In this section we are going to:
1. Gain experience working with regression data
2. Review `numpy` and `pandas` by creating a DataFrame from scratch
3. Develop a strong understanding of the fundamental regression model evaluation metrics
3. Continue developing fundamental python programming skills by creating a regression metrics function to calculate `MAE`, `MSE`, `RMSE`

---

## 2.1: Regression Dataset

**Create a DataFrame**:
   >- Create a small dataset for a regression problem with an 'Actual' column containing actual values and a 'Predicted' column containing predicted values.
   >>- Use numpy to set a random seed of 42
   >>- Create 10 random integers between 0 and 100 for both 'Actual' and 'Predicted'
   >>- Hint: check out the [numpy random.radnint doc](https://numpy.org/doc/stable/reference/random/generated/numpy.random.randint.html) if you need a refresher on creating random data with `numpy`
   >- Store the data in a DataFrame, `reg_df`



In [None]:
np.random.seed(42)
reg_df = pd.DataFrame(data = {'Actual': np.random.randint(101, size = 10), 'Predicted': np.random.randint(101, size = 10)})
reg_df

Unnamed: 0,Actual,Predicted
0,51,87
1,92,99
2,14,23
3,71,2
4,60,21
5,20,52
6,82,1
7,86,87
8,74,29
9,74,37


## 2.2: Define a Function

In the next cell,
   - Define a function called `calc_reg_metrics` that takes a DataFrame as input.
   - Inside the function, extract the 'Actual' and 'Predicted' columns from the DataFrame.

**Calculate Metrics**:

Your function should calculate the following regression metrics *without the use of scikit-learn*. A major goal of this exercise is to help you understand the metrics so it's important you learn how the calculations are performed so code this into your function using `numpy` functions, not prebuilt scikit-learn functions.

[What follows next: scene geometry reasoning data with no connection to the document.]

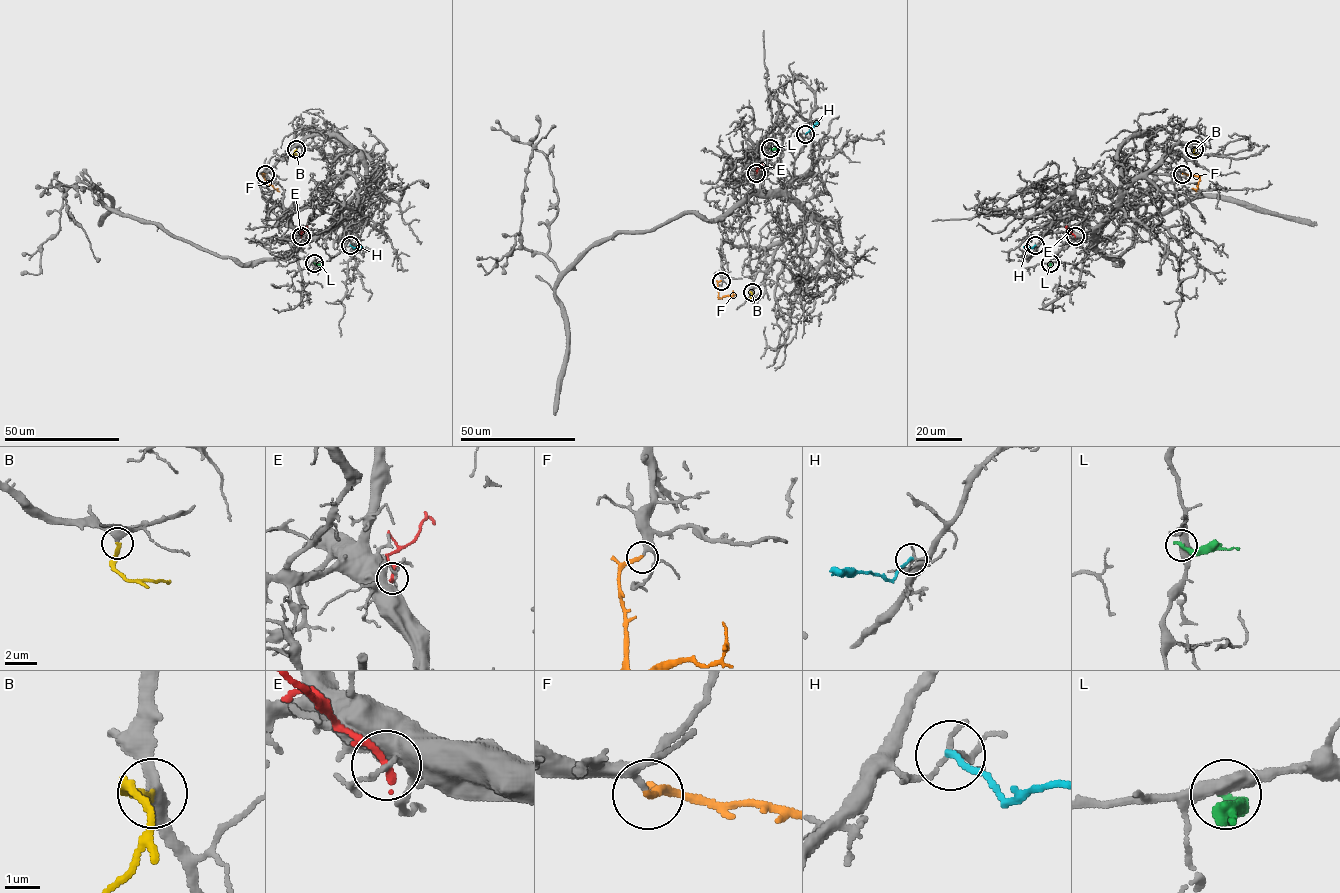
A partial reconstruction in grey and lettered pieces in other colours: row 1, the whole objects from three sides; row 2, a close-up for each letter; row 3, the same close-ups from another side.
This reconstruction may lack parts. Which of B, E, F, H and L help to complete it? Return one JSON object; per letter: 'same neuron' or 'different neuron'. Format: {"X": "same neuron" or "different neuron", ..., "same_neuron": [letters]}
{"B": "same neuron", "E": "different neuron", "F": "same neuron", "H": "different neuron", "L": "different neuron", "same_neuron": ["B", "F"]}

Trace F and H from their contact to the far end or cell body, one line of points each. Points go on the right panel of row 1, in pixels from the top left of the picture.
F: (1182, 173), (1199, 178), (1197, 189), (1192, 188)
H: (1035, 245), (1032, 248), (1023, 246)

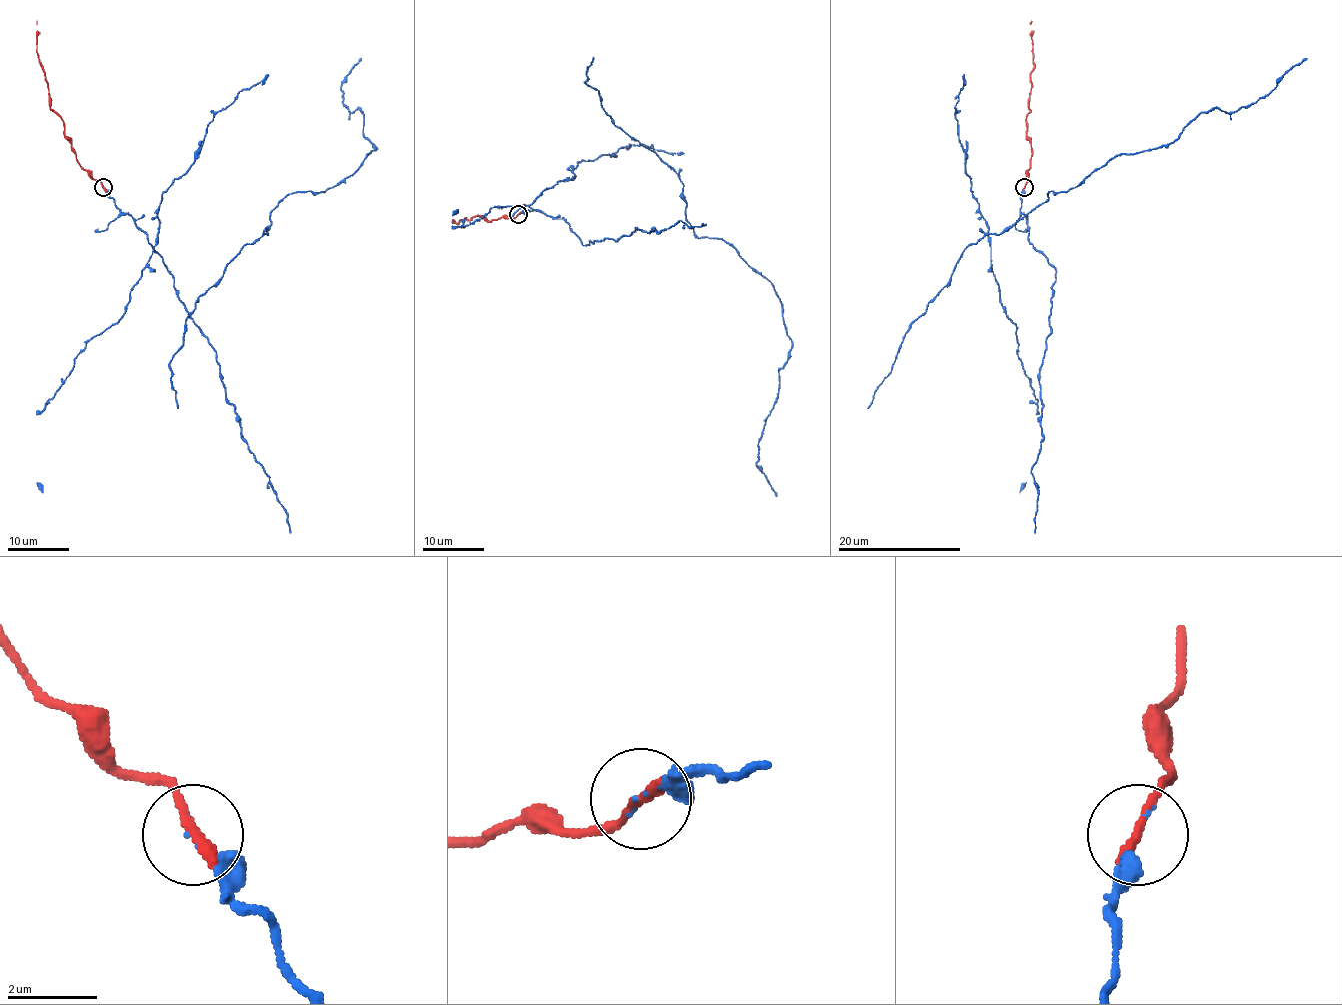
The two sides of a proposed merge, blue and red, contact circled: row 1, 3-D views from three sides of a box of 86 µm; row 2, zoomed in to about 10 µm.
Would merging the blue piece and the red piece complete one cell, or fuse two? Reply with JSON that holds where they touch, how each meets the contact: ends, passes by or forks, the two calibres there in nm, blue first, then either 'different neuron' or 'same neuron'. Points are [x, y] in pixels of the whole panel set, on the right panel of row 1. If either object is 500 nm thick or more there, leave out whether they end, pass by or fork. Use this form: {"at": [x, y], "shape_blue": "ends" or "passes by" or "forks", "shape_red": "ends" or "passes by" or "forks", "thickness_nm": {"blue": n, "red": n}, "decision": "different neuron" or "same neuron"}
{"at": [1024, 187], "shape_blue": "ends", "shape_red": "ends", "thickness_nm": {"blue": 50, "red": 280}, "decision": "same neuron"}

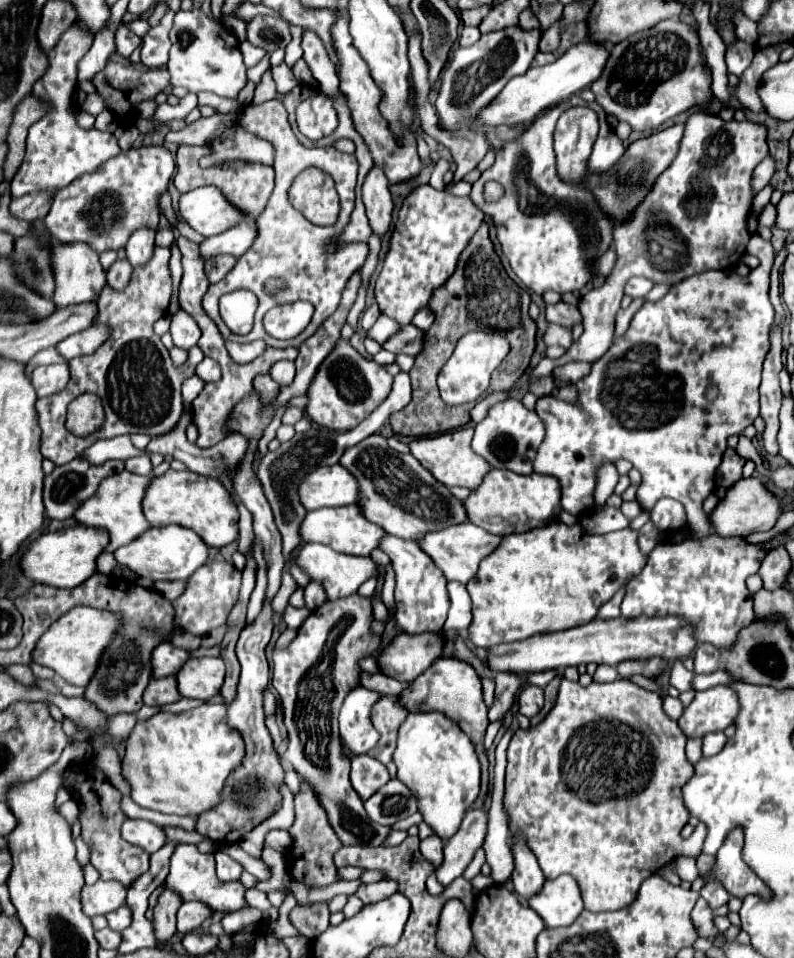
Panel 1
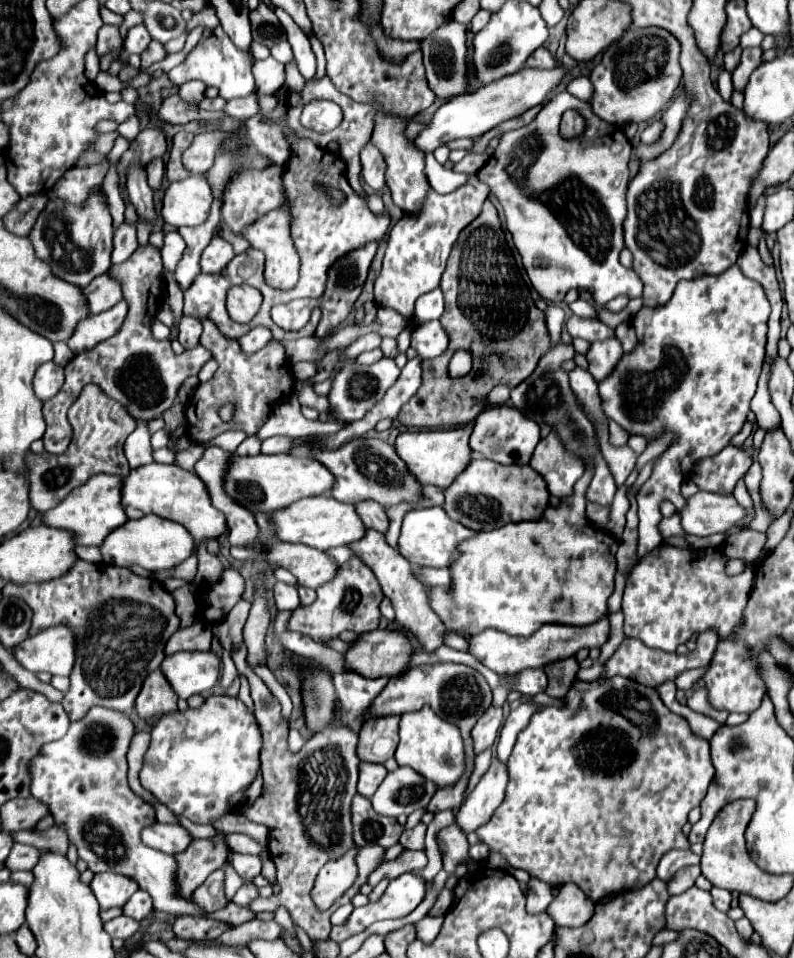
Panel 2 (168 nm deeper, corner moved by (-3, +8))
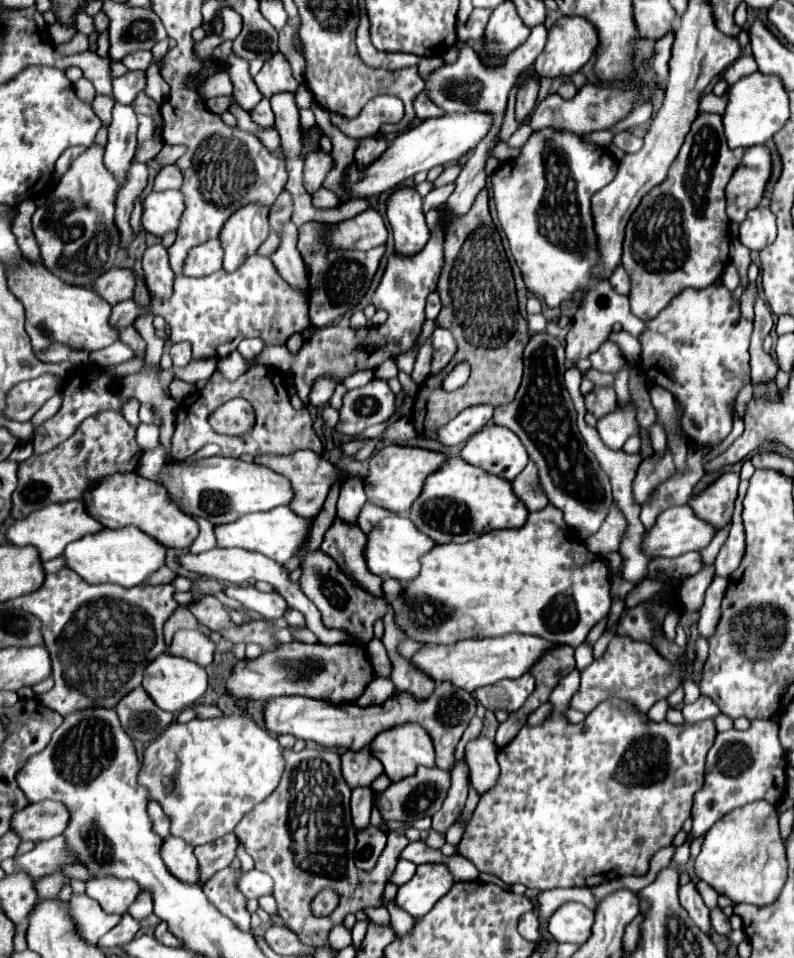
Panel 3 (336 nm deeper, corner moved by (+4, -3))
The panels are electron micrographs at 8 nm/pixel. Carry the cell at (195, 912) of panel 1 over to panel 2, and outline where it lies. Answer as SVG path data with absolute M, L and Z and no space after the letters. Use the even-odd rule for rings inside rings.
M217 869L215 873L211 873L207 877L207 881L199 889L195 889L193 901L199 907L207 909L207 913L213 913L213 911L219 911L219 909L227 907L229 899L225 897L223 881L225 881L225 873L223 873L223 869Z

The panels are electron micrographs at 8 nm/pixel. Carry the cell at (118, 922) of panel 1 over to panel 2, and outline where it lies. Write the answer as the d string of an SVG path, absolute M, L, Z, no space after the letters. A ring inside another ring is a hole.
M139 889L137 893L133 893L131 899L129 899L129 901L125 903L125 907L123 907L123 913L125 913L127 917L135 917L137 921L145 919L151 911L153 911L151 897L149 897L147 891L141 891L141 889Z

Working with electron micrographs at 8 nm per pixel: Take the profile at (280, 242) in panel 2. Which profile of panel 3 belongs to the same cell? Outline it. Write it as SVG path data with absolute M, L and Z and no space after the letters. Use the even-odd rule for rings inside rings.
M292 220L288 224L284 224L284 228L280 228L280 246L270 254L272 264L276 266L276 272L292 286L296 288L304 288L304 292L310 298L309 277L306 276L306 264L300 258L300 252L296 248L298 244L298 226L292 224Z

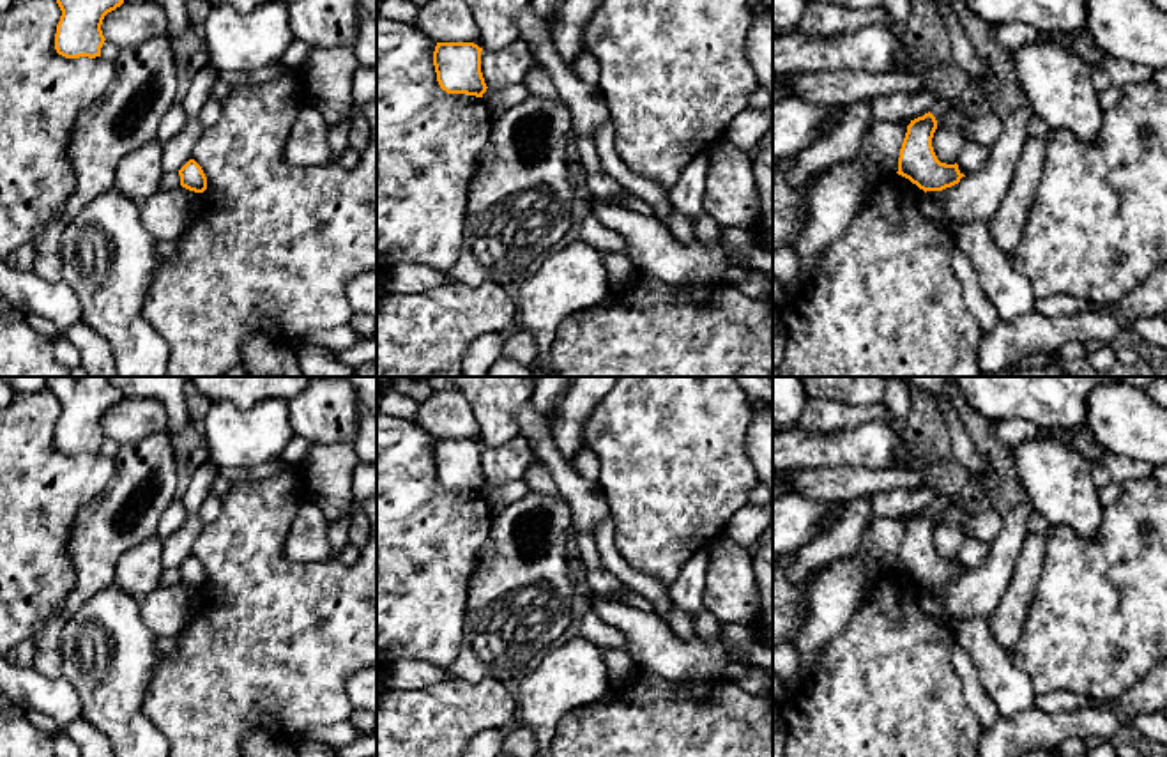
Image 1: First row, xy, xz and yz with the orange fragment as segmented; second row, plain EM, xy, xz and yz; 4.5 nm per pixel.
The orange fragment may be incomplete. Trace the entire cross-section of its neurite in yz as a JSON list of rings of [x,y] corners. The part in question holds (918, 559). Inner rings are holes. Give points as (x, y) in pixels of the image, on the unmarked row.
[[[937,492],[930,508],[911,516],[900,545],[898,571],[909,575],[919,585],[942,587],[960,578],[965,573],[958,561],[941,559],[934,548],[932,534],[937,525],[939,513],[955,506],[957,497],[946,492]]]

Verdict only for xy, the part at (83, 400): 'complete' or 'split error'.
complete

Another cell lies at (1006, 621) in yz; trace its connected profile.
[[[1029,532],[1024,539],[1013,577],[995,610],[987,617],[997,644],[1011,654],[1022,637],[1045,562],[1047,536]]]

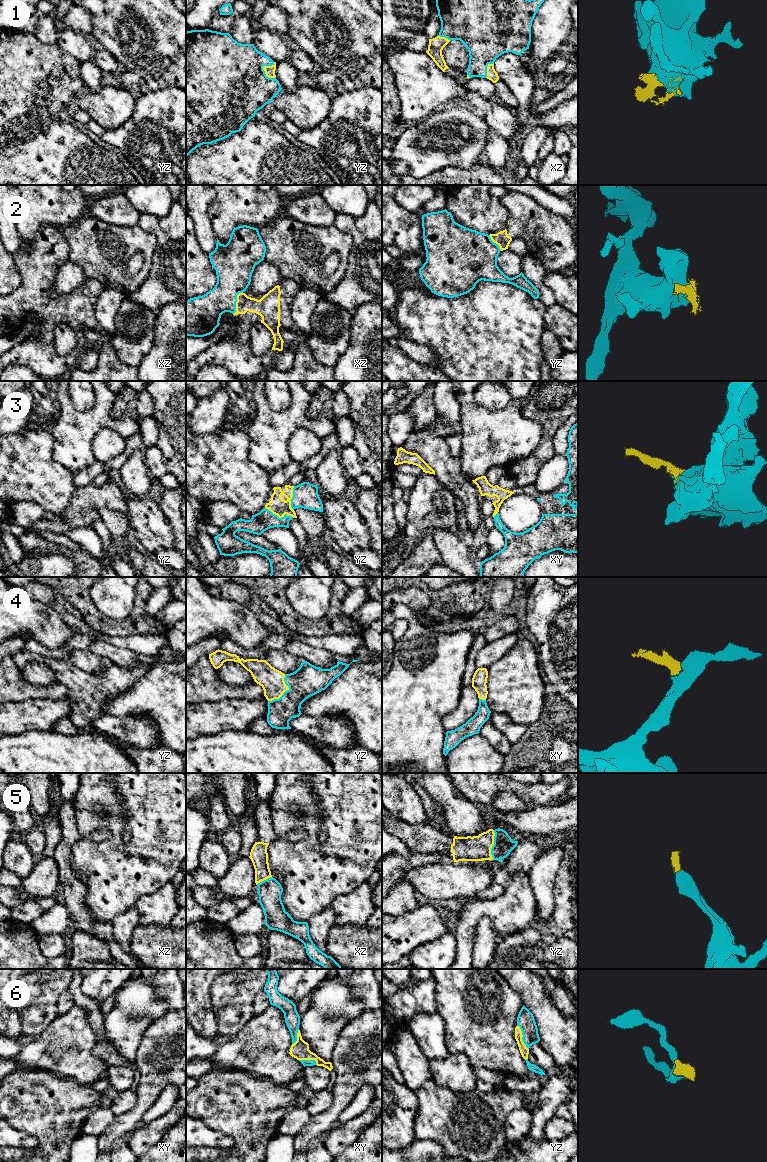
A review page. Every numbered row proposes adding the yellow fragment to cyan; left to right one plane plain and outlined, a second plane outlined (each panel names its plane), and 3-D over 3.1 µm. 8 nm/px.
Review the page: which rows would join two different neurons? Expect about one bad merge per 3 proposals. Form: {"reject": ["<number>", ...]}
{"reject": []}

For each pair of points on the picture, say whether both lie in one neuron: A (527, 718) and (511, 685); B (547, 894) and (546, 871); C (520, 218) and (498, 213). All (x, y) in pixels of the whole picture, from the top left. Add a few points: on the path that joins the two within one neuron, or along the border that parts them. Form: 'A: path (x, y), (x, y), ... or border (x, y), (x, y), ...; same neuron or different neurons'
A: path (526, 710), (519, 693); same neuron
B: path (546, 888), (546, 877); same neuron
C: border (499, 199), (509, 215), (509, 220); different neurons

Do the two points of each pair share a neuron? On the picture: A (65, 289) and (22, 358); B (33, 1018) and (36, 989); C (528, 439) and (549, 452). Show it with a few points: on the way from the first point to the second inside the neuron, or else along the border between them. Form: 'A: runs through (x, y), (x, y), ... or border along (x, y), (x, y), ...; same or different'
A: border along (79, 285), (63, 299), (52, 297), (48, 293); different
B: runs through (37, 1011), (39, 1004), (36, 1001), (36, 996); same
C: border along (540, 422), (539, 445), (518, 458); different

>- Calculate Mean Absolute Error (MAE) as the mean of the absolute differences between 'Actual' and 'Predicted' values.
>- Calculate Mean Squared Error (MSE) as the mean of the squared differences between 'Actual' and 'Predicted' values.
>- Calculate Root Mean Squared Error (RMSE) as the square root of MSE.

>- Round all the metrics to two decimals

**Return Metrics**:
- Return MAE, MSE, and RMSE from the function:

>- **Mean Absolute Error (MAE):** $MAE = \frac{1}{n} \sum_{i=1}^{n} |y_i - \hat{y}_i|$

>- **Mean Squared Error (MSE):**
    $MSE = \frac{1}{n} \sum_{i=1}^{n} (y_i - \hat{y}_i)^2$

>- **Root Mean Squared Error (RMSE):**
   $RMSE = \sqrt{MSE}$


In [None]:
def calc_reg_metrics(df):
    actual = df['Actual']
    predicted = df['Predicted']
    MAE = np.mean(np.abs(actual - predicted))
    MSE =
    RMSE =
    return MAE, MSE, RMSE

## 2.3. Display Results

In the next cell:
1. Assign values for variables: `mae`, `mse`, `rmse` based on calling your `calc_reg_metrics` function and passing in the sample dataframe.
2. Print the calculated metrics.

In [None]:
calc_reg_metrics(reg_df)

# Wrap-Up

Nice work!

After completing this exercise you should have developed a stronger understanding of both classification and regression model evaluation metrics as well as continued to develop your python programming skills.